=== Begin Enclosure ===

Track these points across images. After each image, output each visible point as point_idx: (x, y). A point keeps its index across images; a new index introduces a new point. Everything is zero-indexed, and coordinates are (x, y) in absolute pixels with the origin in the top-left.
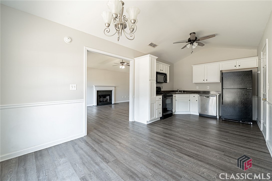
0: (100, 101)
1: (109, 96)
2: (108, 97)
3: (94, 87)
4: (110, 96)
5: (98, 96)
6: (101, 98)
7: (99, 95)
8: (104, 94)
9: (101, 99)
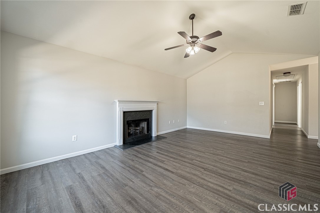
0: (129, 134)
1: (146, 123)
2: (144, 125)
3: (118, 103)
4: (149, 121)
5: (126, 123)
6: (131, 126)
7: (128, 122)
8: (138, 117)
9: (132, 130)
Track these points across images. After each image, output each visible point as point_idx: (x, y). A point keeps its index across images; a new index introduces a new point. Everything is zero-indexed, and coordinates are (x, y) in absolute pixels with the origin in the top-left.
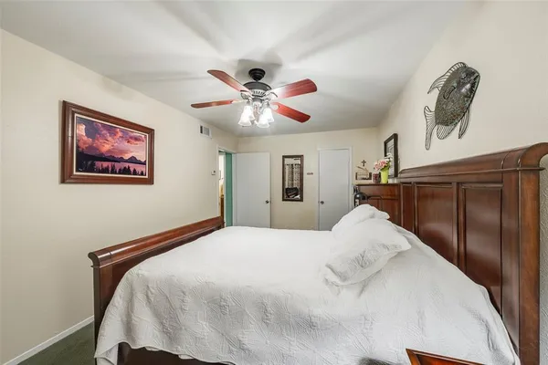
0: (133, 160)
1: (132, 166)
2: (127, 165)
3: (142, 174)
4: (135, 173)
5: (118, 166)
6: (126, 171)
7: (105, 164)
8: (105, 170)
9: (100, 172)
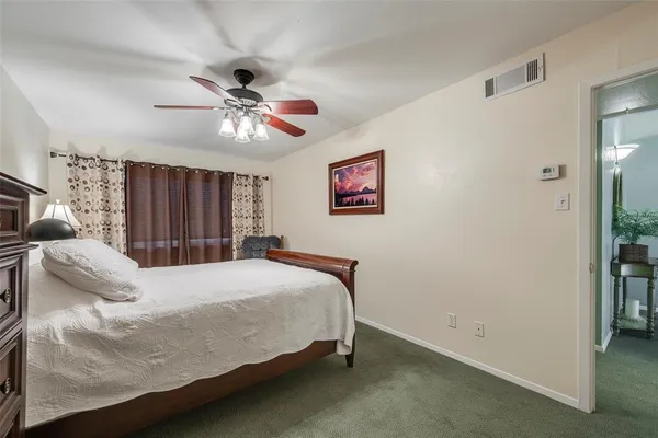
0: (367, 191)
1: (365, 197)
2: (361, 196)
3: (373, 203)
4: (367, 203)
5: (356, 198)
6: (360, 202)
7: (348, 199)
8: (348, 204)
9: (346, 205)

=== End Enclosure ===

PROMPT
Please reproduce, exactly and only, the lines from the line containing "8: (104, 94)" through the last line of the material above, minus any pictures.

RESPONSE AREA
8: (104, 94)
9: (101, 99)
0: (129, 134)
1: (146, 123)
2: (144, 125)
3: (118, 103)
4: (149, 121)
5: (126, 123)
6: (131, 126)
7: (128, 122)
8: (138, 117)
9: (132, 130)
Track these points across images. After each image, output each visible point as point_idx: (x, y). A point keeps its index across images; a new index introduces a new point. Everything is zero-indexed, and coordinates are (x, y) in absolute pixels with the origin in the top-left.
0: (133, 160)
1: (132, 166)
2: (127, 165)
3: (142, 174)
4: (135, 173)
5: (118, 166)
6: (126, 171)
7: (105, 164)
8: (105, 170)
9: (100, 172)
0: (367, 191)
1: (365, 197)
2: (361, 196)
3: (373, 203)
4: (367, 203)
5: (356, 198)
6: (360, 202)
7: (348, 199)
8: (348, 204)
9: (346, 205)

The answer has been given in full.